Everyone Has Great Ideas
Ownership is key in making things happen.
How many times have you heard a great idea being discussed in a group. It happens many times over lunch, during coffee, at work or your volunteer organization. Everyone throws in their interpretation of the problem, the possible solutions and how much better things can be. The framework is coming together fast. Everyone is glowing and ideas are building up to this fantastic frenzy outcome. All the banter and brainstorming that develops puts everyone so close to a feasible solution. Later in the day, a few emails may go back and forth; even some text messages. Then, everything goes quiet. A day or two goes by. Nothing happens. The silence is deafening. The idea exchange mill has gone quiet for a week. Then several weeks pass. Nothing. You as observer realize what has happened. Is the project dead, long before it even started? So what really happened?

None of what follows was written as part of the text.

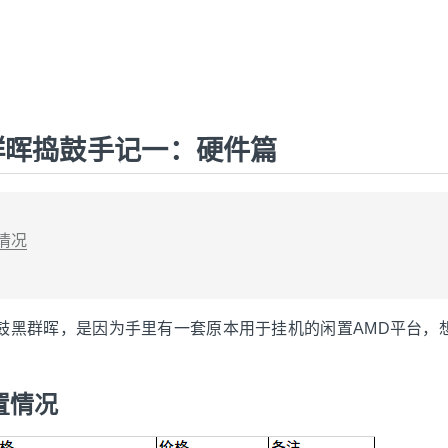
群晖捣鼓手记一：硬件篇
情况
鼓黑群晖，是因为手里有一套原本用于挂机的闲置AMD平台，
置情况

Sometimes people contribute their ideas in this exchange because they have seen this same problem. Everyone wants a solution put in place. It’s finding commonality with others. They enjoy sharing their opinions. Some contribute just to make noise and not be left out. They want to be part of the solution. They don’t know what will work or how they can contribute. But they want to be included and seen as a team player; a contributor. Then you, having experience, recognize this pattern as you have seen it several times before. So why does the momentum stop? Simply, because no one takes ownership. Not 1 person steps up to take ownership of the idea. So if no one owns it, then no one has an obligation to make it work. Everyone is safe and off the hook. No liability; no obligation; no need to expend effort on anyone’s part. Think of a boxing ring where your participants are seated (or standing) on all 4 sides outside of the ring contributing to a healthy discussion of the problem and possible solutions. But in truth, no one ever steps into the ring to take charge – call it “Taking Ownership“. It is as simple as formally announcing and saying, “Ok, I will lead this project, if I can have each of you contribute and support me”. Make it formal, clear and official. Say specifically that you will spearhead it, so everyone knows. You take ownership. Once this is done, everyone breathes a sigh of relief and relaxes a bit, knowing they are off the hook and safe, by not taking this lead role.
Why Does This Happen
Each person has their own reason for contributing to the silence and not taking ownership. One person may already have a full schedule and not want to take on any more projects. Another person may feel they lack the experience and the skill level to take ownership. One person is the type that just needs a push, an invitation or a personal request to take the lead and jump in. Others may feel they already did enough in past and its time for someone else to step in and lead this project. Some may not step in because they feel it will not contribute anything to their personal development and take them in the direction they want to go. Some are afraid of getting over their heads. Some may not be confident enough. Some may lack knowledge. Still others may feel more comfortable assisting someone, but not taking the lead role of ownership; of being the main driver that motivates everyone else to contribute based on their skillset and experience. Perhaps some feel uncomfortable with leading. The reasons can be many.
The truth is, the key to making things happen, is “Taking Ownership“. Until someone takes ownership, nothing may ever happen or proceed. The critical point to making things happen is “stepping in”. Someone has to take the lead; take charge; take on the leadership role – taking ownership. Taking ownership to begin formalizing and organizing is key to making things happen. But you, as seasoned problem solver and the “person of the world” really want to make this happen. So you take ownership. Having said that, you may notice that it doesn’t take much. You just announced you will take the lead and before you know it, someone may step forward to support you. So close but simply, they do NOT want to be seen as the leader and being in the spotlight. Taking ownership and stepping in as lead may be no more than accepting that role and begin formalizing by assigning group leads, much like a project manager. No matter how large a project, it really breaks down into an assembly of sub-projects, each broken down into smaller manageable chunks with its own leader who has taken ownership of their small part. Your role as overall leader is knowing how to motivate and mentor the sub-group leads and bring their yields together.
The Project Materializes And Succeeds
With you taking ownership, you now lead. But you don’t have to lead alone. You break the project up into several parts, as a minimum and parcel out to your sub-leads; people who you can assign to take ownership of the smaller chunks. You now become a mentor and some become your mentees. They may feel more comfortable with this arrangement, because they feel if there is a failure or shortfall, they will not take the full blame. It is a good way to not only distribute the workload but also the liability, if something were to go awry. It now becomes a team effort. By you taking ownership, you not only lead but you delegate to the others. The others who were afraid or felt they lacked the confidence, now have the opportunity to grow by watching the owner, you, who has stepped in to take ownership and drive the project. They have taken ownership of a smaller piece of the project; the part you just delegated to them. That is one of the many roles of a leader. By taking ownership, you have designated yourself as the leader. By you taking ownership, you give credit to your subordinates in their sub-lead roles for successes, but if there is fault, you take the blame and protect your sub-leads. Everyone wins; the project comes to fruition and is introduced into the world, thanks to YOU who stepped up and took ownership.